The output of each tower layer is the deterministic action value, which represents the prediction for the specific task. In our setting, one tower outputs the CTR prediction value, and the other outputs the CTCVR prediction value. After the training process for the batch of MDP sequences, we calculate the overall loss function based on the weighted summation of BCE loss:

$$\mathcal{L}(\theta_1, \theta_2) = \sum_{(s_t, \dots, s_{t+1}, \dots) \in b} \sum_{k=1}^2 \omega_{k,t} \text{BCE}(\pi(s_t; \theta_k), y_{k,t}) \quad (7)$$

This differentiable overall loss function  $\mathcal{L}(\theta_1, \theta_2)$  is controlled by binary cross entropy between estimated action and real task labels  $y_{k,t}$ , which enhances the decision accuracy of the policy.
○ ○ ○
WORK INSTRUCTIONS =>
a) In the loss function text, what reason is given for building the overall loss from binary cross entropy between the estimated action and the real task labels?
b) Rewrite the part of the loss function text that opens with the words containing "This differentiable overall" and closes with "of the policy.", putting "mean squared error" in place of "binary cross entropy".

GIVEN DATA =>
○ ○ ○
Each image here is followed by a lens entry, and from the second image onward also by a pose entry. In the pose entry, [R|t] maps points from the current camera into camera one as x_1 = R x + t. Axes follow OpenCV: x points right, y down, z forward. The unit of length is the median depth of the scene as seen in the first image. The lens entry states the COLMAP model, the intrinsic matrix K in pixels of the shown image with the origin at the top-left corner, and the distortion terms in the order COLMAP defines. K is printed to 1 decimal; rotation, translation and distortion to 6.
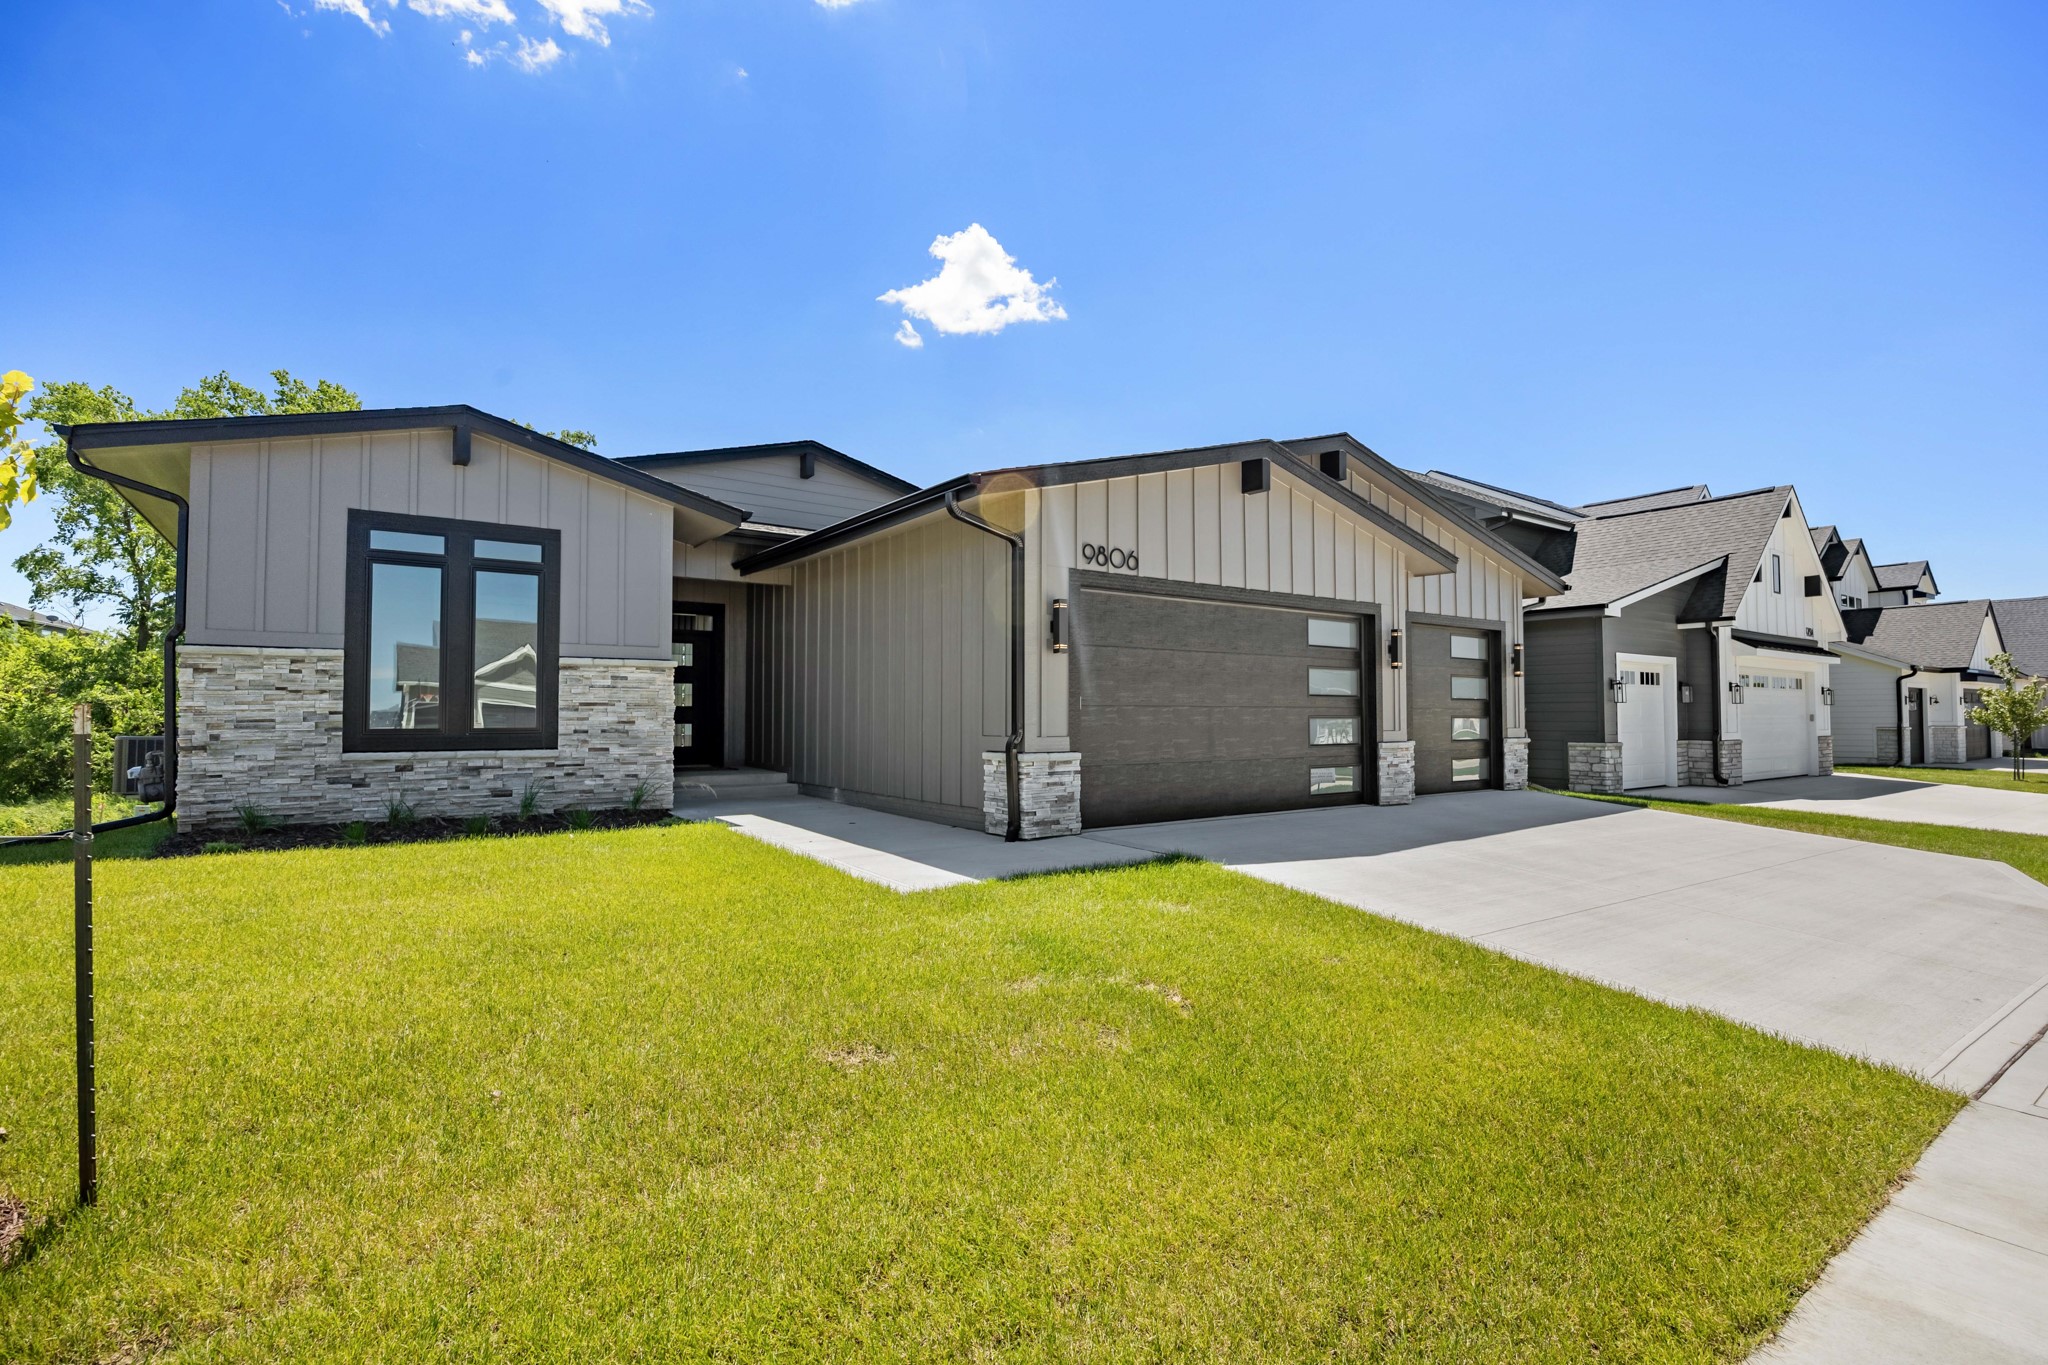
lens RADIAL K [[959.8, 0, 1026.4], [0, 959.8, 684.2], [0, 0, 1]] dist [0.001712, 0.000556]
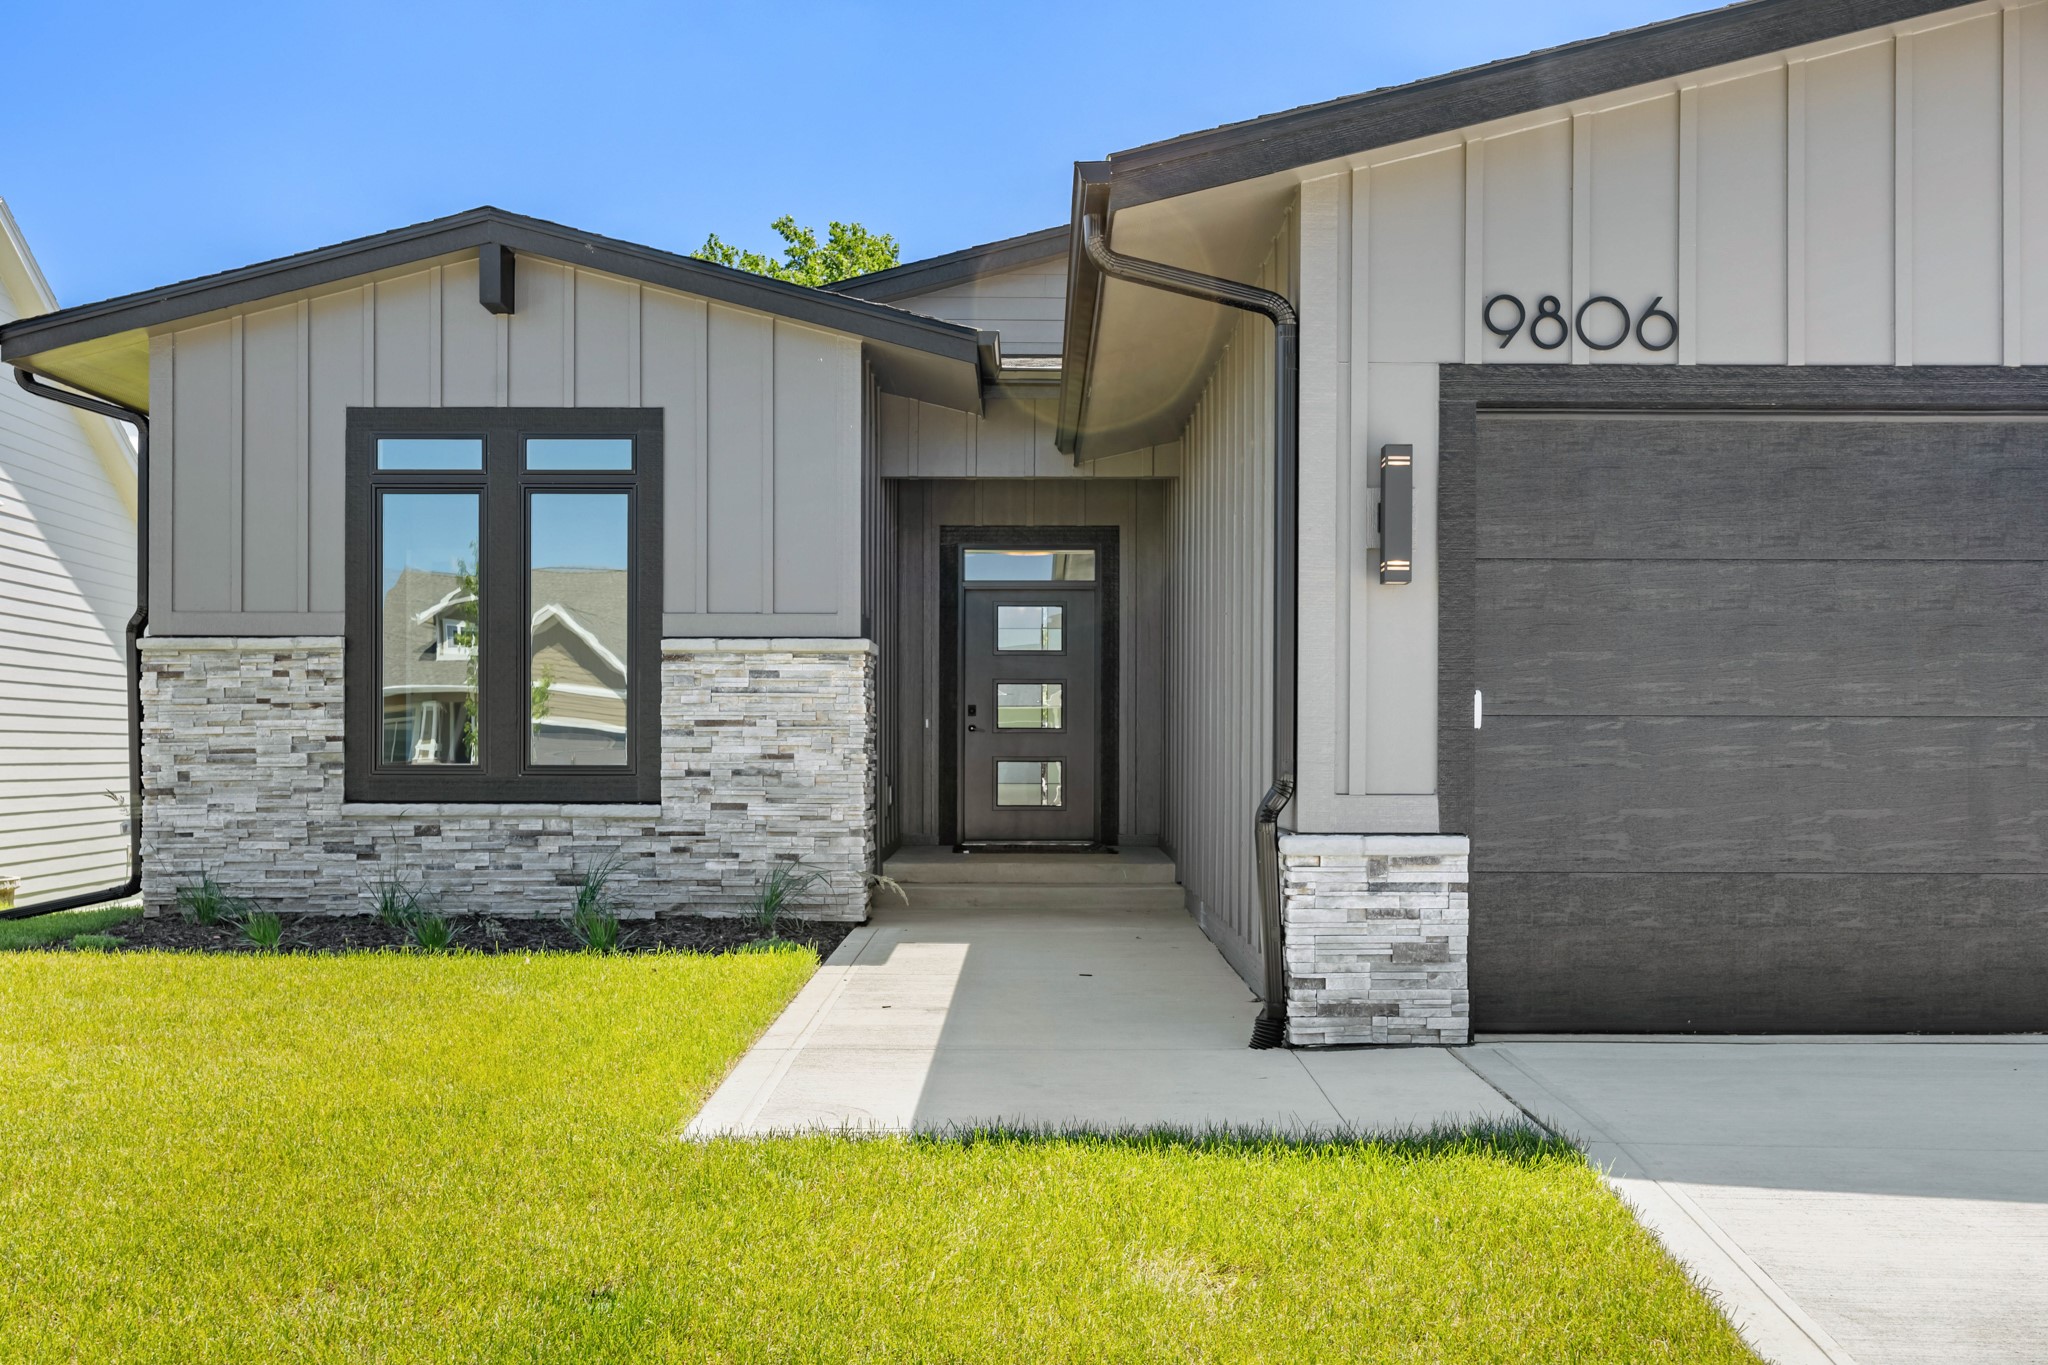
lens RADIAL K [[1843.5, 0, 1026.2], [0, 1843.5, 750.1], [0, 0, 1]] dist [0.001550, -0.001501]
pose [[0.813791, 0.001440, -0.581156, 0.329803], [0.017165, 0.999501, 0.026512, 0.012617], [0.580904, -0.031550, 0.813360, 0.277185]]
○ ○ ○
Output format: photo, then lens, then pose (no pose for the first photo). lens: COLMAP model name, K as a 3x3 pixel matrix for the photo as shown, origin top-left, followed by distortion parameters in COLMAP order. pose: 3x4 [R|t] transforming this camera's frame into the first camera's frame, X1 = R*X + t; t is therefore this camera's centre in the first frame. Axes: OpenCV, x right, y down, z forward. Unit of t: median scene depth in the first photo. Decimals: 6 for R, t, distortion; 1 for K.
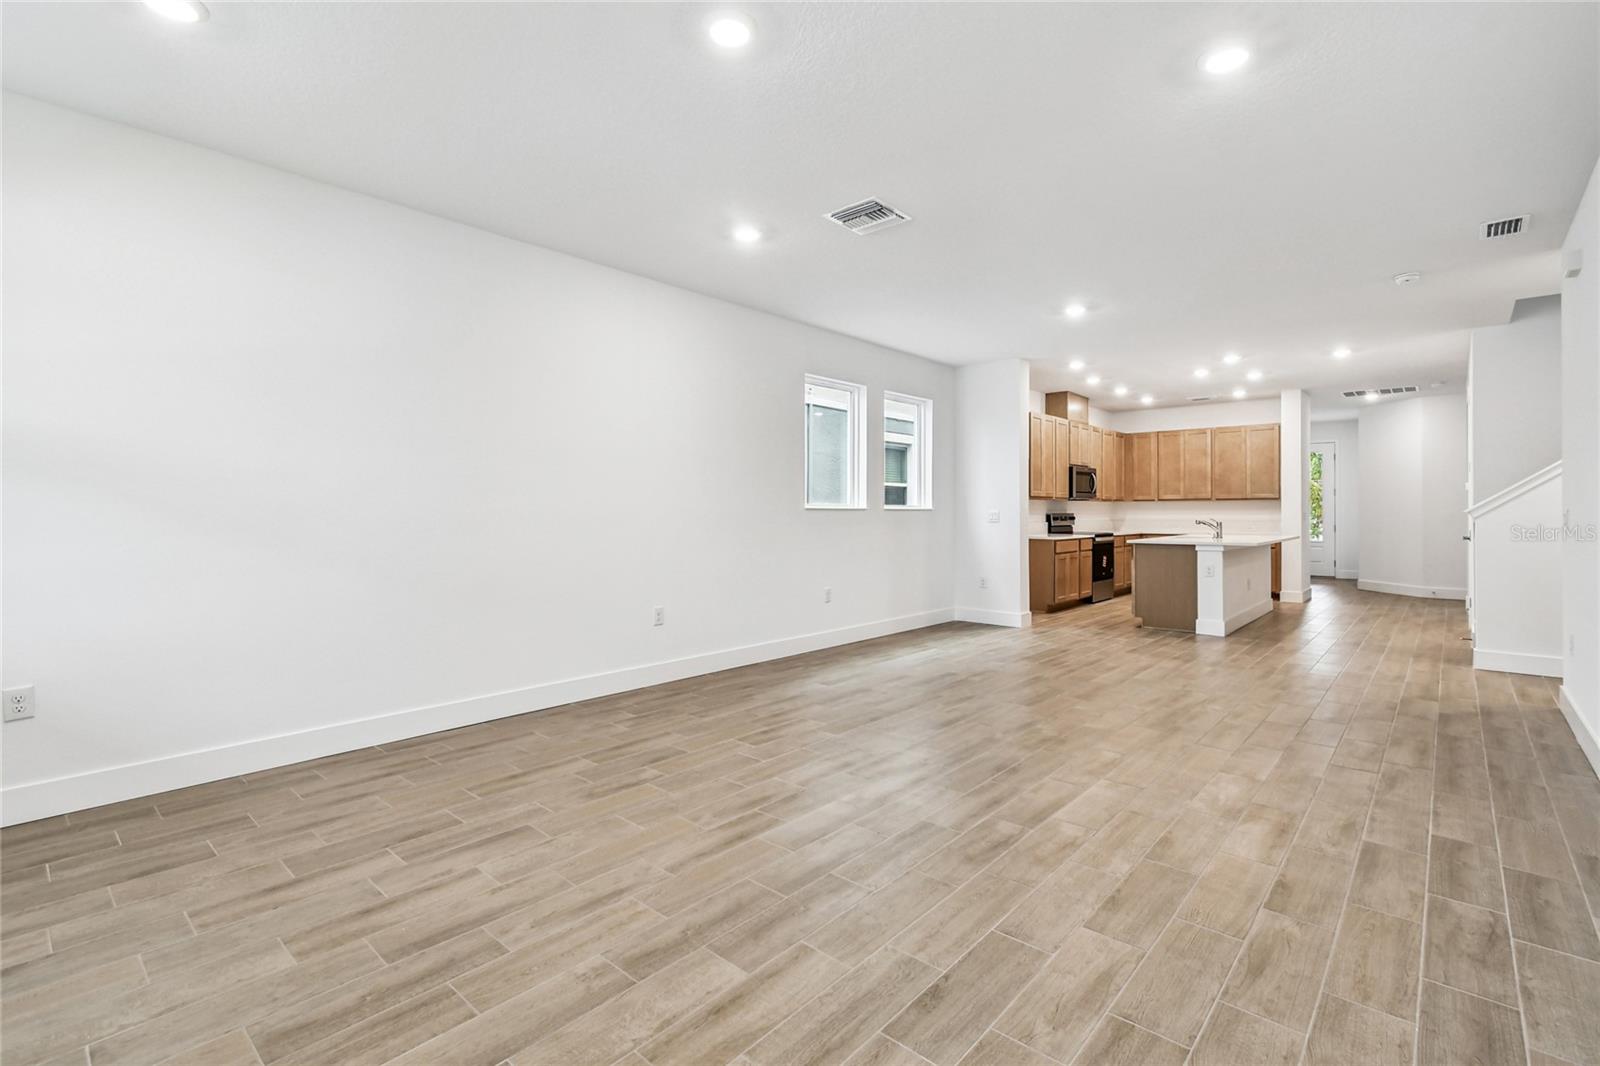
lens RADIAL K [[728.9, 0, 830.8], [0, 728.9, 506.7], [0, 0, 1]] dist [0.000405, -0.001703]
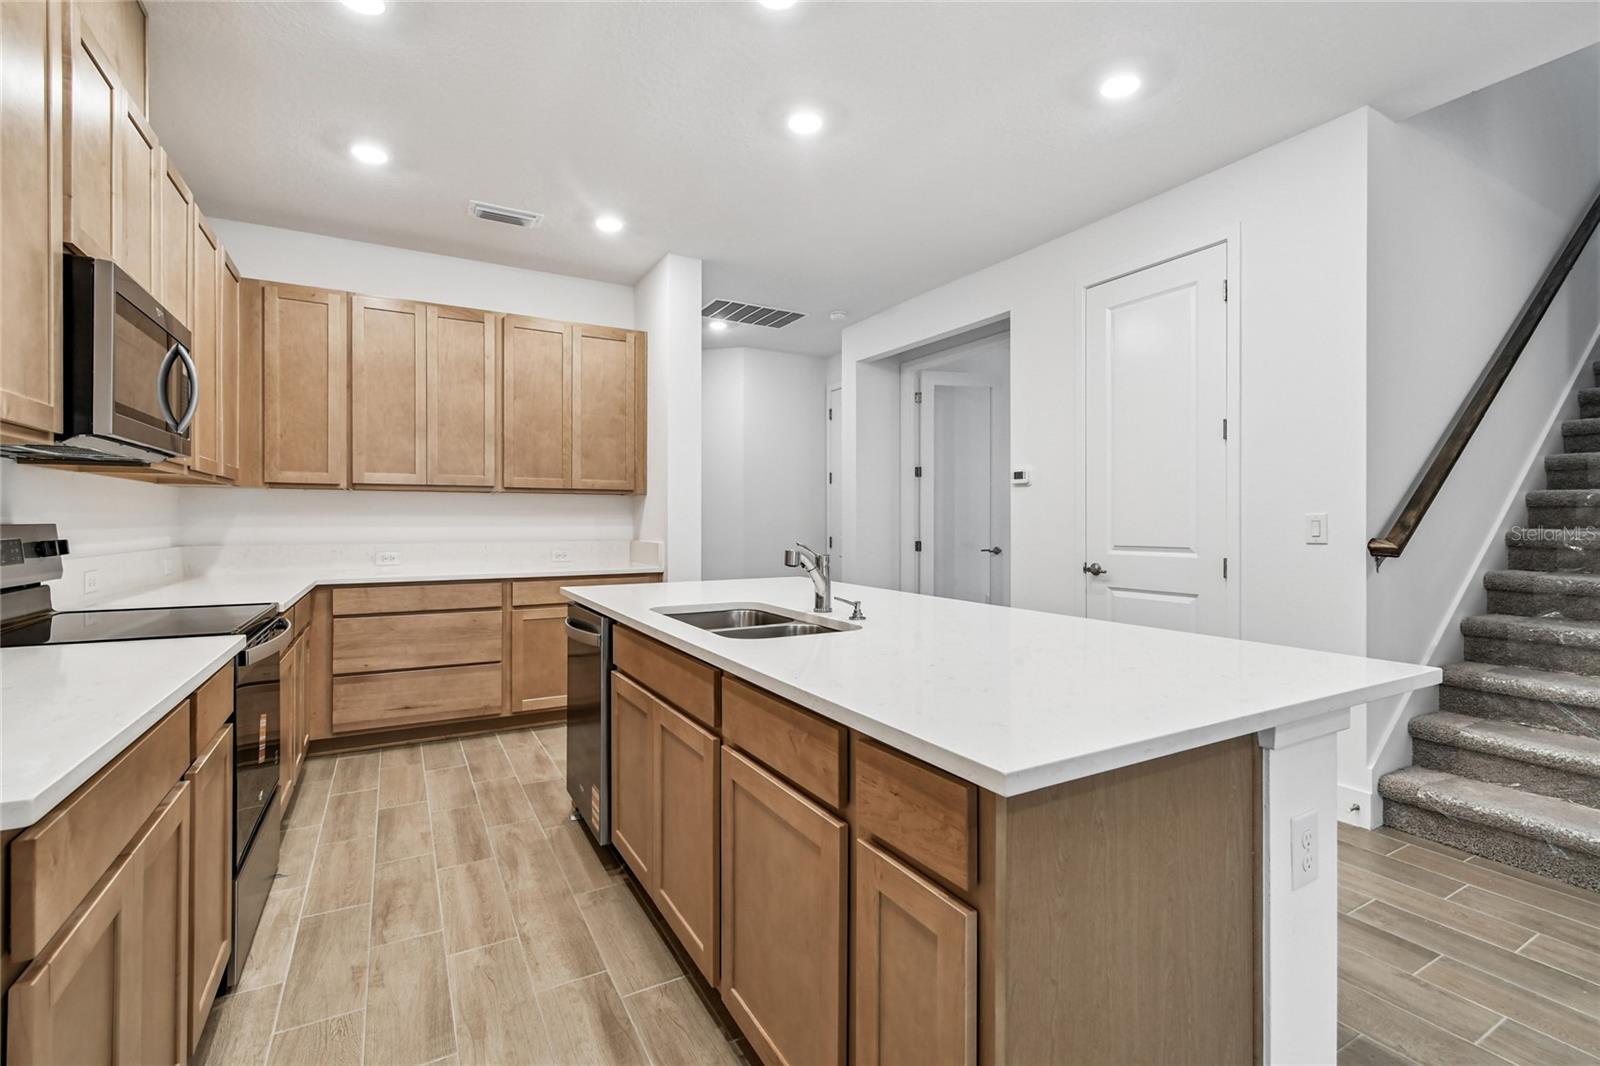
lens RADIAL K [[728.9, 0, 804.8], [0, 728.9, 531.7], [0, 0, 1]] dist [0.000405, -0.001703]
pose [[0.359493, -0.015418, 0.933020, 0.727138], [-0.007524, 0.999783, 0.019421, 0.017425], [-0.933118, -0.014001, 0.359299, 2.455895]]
○ ○ ○
EXERCISE ANSWERS =>
a) The text says this enhances the decision accuracy of the policy.

b)
This differentiable overall loss function  $\mathcal{L}(\theta_1, \theta_2)$  is controlled by mean squared error between estimated action and real task labels  $y_{k,t}$ , which enhances the decision accuracy of the policy.